* Begin Entries supplied *

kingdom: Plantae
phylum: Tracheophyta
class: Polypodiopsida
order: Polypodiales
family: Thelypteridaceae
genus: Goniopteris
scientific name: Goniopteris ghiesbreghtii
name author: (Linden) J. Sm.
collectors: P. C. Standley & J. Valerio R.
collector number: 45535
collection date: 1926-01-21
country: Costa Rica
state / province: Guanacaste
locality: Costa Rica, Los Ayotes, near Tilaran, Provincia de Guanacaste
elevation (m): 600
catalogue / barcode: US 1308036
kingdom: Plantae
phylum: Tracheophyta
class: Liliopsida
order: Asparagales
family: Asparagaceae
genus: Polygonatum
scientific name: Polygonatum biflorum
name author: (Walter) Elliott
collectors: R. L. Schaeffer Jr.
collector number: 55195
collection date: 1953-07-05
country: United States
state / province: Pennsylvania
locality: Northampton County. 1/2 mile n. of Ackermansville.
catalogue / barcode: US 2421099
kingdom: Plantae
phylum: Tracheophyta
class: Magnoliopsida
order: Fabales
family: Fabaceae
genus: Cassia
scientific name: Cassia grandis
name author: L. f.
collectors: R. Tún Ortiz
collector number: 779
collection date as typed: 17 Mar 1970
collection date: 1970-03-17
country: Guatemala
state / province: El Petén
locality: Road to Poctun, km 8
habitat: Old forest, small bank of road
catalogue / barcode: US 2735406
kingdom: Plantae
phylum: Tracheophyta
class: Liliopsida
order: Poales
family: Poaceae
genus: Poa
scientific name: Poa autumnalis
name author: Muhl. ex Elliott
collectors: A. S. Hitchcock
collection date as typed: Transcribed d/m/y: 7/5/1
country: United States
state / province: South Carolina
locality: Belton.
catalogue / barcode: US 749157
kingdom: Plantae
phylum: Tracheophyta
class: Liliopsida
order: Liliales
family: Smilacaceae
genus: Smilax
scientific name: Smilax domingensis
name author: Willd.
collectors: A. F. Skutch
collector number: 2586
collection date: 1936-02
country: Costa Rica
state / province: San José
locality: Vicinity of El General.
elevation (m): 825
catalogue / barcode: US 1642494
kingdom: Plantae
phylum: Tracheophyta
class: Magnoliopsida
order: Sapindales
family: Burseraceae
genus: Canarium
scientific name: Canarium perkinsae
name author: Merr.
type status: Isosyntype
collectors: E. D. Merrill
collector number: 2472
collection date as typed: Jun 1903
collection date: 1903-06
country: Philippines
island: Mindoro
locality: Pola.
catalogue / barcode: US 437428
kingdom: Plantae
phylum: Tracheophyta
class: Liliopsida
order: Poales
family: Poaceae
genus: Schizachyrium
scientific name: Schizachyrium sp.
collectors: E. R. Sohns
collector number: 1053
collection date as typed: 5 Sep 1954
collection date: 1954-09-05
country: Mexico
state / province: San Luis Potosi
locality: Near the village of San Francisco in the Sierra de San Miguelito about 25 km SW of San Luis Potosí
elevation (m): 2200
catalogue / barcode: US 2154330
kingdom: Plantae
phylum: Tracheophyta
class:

* End Entries supplied *

## Instruction
Transcribe the listing above verbatim, beginning with the line that contains "collection date as typed: 5 Sep 1954" and ending with the final line of the listing.

## Right answer
collection date as typed: 5 Sep 1954
collection date: 1954-09-05
country: Mexico
state / province: San Luis Potosi
locality: Near the village of San Francisco in the Sierra de San Miguelito about 25 km SW of San Luis Potosí
elevation (m): 2200
catalogue / barcode: US 2154330
kingdom: Plantae
phylum: Tracheophyta
class:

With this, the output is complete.